*Items from a dataset*:
◇ ◇ ◇ ◇

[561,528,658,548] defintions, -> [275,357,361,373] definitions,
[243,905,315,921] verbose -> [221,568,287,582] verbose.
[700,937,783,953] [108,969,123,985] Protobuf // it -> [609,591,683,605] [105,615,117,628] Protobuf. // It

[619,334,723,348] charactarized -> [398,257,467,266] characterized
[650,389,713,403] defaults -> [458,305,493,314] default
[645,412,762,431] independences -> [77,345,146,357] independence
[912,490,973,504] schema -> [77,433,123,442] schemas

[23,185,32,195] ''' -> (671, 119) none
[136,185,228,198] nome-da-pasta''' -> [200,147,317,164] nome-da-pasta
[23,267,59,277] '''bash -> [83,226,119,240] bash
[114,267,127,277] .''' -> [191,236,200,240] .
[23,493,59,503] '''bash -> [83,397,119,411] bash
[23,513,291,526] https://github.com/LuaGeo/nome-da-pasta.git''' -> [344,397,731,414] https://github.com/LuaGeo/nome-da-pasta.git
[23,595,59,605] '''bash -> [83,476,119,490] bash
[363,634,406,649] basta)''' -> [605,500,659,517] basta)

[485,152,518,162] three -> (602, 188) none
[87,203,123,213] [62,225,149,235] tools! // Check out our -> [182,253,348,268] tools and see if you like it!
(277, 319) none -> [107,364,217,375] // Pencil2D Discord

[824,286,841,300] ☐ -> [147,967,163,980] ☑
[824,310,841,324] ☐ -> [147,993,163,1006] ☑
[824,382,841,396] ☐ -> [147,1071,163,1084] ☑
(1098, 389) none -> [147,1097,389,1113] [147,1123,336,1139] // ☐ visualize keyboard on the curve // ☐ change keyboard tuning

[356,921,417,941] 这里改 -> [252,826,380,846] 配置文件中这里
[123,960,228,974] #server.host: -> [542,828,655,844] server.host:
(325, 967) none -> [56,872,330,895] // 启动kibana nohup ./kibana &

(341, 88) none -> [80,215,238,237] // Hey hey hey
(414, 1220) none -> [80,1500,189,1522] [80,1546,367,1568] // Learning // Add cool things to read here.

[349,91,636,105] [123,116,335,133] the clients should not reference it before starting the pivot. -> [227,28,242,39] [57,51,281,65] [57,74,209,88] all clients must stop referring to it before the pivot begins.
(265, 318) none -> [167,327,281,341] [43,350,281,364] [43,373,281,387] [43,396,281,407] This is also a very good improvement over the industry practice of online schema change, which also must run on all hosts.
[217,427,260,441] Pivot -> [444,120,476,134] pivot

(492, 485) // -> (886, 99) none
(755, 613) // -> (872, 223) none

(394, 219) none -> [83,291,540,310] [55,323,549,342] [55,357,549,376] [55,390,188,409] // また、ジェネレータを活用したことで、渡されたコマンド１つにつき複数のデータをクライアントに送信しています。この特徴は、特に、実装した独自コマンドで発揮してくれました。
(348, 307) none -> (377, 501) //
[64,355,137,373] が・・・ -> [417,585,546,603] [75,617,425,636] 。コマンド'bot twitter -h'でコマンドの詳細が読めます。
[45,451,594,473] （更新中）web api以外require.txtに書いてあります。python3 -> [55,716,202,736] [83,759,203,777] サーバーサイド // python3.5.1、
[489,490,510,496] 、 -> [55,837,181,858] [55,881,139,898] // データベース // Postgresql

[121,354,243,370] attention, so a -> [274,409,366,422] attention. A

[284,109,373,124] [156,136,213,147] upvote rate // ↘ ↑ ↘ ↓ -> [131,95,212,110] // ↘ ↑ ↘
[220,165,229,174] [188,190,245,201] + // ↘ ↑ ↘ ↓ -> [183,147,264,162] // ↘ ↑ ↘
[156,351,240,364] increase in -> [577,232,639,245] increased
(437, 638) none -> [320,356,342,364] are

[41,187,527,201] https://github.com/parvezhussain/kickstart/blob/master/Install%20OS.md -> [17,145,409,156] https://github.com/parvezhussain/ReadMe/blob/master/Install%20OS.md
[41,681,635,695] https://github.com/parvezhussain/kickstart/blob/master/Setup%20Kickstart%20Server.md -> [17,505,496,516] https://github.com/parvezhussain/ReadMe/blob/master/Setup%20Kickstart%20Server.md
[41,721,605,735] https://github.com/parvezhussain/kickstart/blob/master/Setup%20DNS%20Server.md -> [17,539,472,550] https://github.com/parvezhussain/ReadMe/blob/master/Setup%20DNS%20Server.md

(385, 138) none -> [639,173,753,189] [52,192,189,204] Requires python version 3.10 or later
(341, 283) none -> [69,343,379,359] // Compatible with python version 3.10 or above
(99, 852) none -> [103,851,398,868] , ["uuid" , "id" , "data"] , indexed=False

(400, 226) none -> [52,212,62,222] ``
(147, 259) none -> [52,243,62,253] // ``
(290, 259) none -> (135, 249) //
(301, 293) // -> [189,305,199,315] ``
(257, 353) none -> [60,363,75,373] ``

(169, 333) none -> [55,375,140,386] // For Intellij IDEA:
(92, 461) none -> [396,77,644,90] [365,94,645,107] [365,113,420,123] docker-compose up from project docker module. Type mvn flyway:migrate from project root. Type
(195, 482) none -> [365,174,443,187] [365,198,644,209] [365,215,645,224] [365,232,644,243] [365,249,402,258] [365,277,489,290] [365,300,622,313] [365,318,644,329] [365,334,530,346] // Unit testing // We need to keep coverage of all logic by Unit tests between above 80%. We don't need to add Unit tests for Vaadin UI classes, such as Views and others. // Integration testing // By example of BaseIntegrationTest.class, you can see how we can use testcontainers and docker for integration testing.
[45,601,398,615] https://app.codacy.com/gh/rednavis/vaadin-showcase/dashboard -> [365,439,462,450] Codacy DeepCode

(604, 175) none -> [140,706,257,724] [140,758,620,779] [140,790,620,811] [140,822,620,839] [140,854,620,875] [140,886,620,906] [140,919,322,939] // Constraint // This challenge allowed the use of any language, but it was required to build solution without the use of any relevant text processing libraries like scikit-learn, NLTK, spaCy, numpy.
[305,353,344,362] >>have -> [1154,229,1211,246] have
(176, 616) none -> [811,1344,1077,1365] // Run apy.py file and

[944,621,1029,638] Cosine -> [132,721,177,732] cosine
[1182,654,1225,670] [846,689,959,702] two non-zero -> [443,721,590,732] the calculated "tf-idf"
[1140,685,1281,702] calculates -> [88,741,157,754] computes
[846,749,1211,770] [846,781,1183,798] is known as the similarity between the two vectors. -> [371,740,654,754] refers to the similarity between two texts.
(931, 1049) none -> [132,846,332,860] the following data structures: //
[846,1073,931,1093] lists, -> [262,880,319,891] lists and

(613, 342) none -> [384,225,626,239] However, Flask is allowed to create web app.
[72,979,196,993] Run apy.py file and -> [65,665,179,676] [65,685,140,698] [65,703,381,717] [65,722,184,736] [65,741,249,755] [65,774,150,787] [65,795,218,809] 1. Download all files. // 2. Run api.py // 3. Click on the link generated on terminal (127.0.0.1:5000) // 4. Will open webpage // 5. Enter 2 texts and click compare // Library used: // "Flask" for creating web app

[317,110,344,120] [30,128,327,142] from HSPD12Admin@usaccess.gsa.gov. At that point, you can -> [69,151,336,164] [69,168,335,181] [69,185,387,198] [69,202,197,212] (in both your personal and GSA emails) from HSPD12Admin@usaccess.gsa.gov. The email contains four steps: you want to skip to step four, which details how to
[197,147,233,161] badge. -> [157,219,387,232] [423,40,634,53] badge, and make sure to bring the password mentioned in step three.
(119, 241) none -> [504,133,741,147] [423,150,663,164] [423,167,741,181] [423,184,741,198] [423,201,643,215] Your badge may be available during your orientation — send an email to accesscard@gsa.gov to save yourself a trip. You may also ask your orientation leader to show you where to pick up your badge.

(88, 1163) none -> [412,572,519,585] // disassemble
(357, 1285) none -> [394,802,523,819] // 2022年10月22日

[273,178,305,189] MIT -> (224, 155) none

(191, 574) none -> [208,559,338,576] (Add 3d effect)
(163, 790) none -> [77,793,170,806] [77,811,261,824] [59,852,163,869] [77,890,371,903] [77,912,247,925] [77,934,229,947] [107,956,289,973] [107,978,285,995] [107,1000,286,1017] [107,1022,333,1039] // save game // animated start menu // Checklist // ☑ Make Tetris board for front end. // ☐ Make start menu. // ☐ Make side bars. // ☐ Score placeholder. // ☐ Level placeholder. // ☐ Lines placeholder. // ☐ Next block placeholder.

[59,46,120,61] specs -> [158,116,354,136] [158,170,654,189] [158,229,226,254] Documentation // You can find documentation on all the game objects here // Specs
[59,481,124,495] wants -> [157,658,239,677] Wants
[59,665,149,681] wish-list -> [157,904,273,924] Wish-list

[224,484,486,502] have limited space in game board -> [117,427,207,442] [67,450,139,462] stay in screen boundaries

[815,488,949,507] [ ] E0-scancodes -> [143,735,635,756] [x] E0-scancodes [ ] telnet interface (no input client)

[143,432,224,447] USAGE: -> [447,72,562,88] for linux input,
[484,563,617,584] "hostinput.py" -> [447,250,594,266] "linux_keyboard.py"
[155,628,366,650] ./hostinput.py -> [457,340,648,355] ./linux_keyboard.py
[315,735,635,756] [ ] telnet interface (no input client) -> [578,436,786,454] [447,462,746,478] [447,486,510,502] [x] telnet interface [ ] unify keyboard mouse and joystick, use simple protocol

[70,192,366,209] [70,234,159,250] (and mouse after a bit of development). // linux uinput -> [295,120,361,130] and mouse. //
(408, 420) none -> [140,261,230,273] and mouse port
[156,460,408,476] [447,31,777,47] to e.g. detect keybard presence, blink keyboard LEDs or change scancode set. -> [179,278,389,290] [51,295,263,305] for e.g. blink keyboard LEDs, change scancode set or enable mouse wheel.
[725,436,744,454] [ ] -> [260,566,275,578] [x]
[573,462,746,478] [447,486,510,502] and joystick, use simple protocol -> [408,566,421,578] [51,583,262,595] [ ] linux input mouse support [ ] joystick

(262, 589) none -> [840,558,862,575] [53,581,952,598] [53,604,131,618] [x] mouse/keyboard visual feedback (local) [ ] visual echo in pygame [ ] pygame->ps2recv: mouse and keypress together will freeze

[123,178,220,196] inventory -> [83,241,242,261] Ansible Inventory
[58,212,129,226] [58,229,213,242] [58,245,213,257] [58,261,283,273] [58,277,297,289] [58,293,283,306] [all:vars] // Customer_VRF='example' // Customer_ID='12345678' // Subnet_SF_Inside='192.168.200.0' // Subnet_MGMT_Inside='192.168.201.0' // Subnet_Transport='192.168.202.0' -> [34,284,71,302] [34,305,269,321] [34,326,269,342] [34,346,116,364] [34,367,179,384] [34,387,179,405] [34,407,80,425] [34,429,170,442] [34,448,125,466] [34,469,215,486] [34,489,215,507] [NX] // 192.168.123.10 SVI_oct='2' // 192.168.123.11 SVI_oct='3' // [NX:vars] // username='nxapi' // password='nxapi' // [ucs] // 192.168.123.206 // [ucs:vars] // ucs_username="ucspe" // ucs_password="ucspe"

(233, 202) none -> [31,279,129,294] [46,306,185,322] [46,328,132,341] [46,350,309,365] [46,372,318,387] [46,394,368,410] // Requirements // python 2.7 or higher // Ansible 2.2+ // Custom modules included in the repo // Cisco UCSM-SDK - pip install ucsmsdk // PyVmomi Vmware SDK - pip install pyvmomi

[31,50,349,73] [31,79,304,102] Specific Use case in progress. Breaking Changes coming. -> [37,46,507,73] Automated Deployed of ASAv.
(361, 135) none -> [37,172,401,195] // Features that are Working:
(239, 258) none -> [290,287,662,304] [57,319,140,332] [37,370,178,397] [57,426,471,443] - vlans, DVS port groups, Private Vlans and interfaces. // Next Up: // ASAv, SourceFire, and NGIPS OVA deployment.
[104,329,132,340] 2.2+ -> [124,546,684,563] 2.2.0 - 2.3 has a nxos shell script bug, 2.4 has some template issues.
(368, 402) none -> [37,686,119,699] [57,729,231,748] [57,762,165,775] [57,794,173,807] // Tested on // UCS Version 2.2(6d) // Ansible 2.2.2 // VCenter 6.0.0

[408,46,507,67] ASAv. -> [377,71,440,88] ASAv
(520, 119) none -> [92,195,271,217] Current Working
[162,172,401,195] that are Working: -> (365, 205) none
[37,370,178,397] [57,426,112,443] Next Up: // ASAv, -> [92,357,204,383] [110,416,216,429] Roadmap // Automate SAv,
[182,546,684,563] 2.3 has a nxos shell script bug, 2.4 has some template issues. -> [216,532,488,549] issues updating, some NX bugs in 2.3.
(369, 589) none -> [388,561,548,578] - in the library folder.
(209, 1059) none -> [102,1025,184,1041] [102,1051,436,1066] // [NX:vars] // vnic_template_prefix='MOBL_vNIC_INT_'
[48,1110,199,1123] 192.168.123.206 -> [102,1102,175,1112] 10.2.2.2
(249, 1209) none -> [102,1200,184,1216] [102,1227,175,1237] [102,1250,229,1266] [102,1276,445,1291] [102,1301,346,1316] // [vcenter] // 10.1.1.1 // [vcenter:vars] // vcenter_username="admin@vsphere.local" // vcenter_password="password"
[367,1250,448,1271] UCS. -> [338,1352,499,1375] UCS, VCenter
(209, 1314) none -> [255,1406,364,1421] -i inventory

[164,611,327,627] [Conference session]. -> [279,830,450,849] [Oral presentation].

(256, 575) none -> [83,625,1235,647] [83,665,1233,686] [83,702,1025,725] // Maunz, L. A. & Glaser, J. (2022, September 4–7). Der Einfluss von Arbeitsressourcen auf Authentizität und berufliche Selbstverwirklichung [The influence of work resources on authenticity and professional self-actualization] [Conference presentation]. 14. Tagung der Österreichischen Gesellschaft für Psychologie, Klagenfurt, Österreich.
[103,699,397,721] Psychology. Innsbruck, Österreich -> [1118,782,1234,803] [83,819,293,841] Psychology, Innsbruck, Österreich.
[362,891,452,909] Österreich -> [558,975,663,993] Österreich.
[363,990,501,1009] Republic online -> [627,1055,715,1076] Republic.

◇ ◇ ◇ ◇

*EXERCISE PROMPT*: Wherever a line of the entries holds the string "simple", copy that line.

*EXPECTED OUTPUT*:
[315,735,635,756] [ ] telnet interface (no input client) -> [578,436,786,454] [447,462,746,478] [447,486,510,502] [x] telnet interface [ ] unify keyboard mouse and joystick, use simple protocol
[573,462,746,478] [447,486,510,502] and joystick, use simple protocol -> [408,566,421,578] [51,583,262,595] [ ] linux input mouse support [ ] joystick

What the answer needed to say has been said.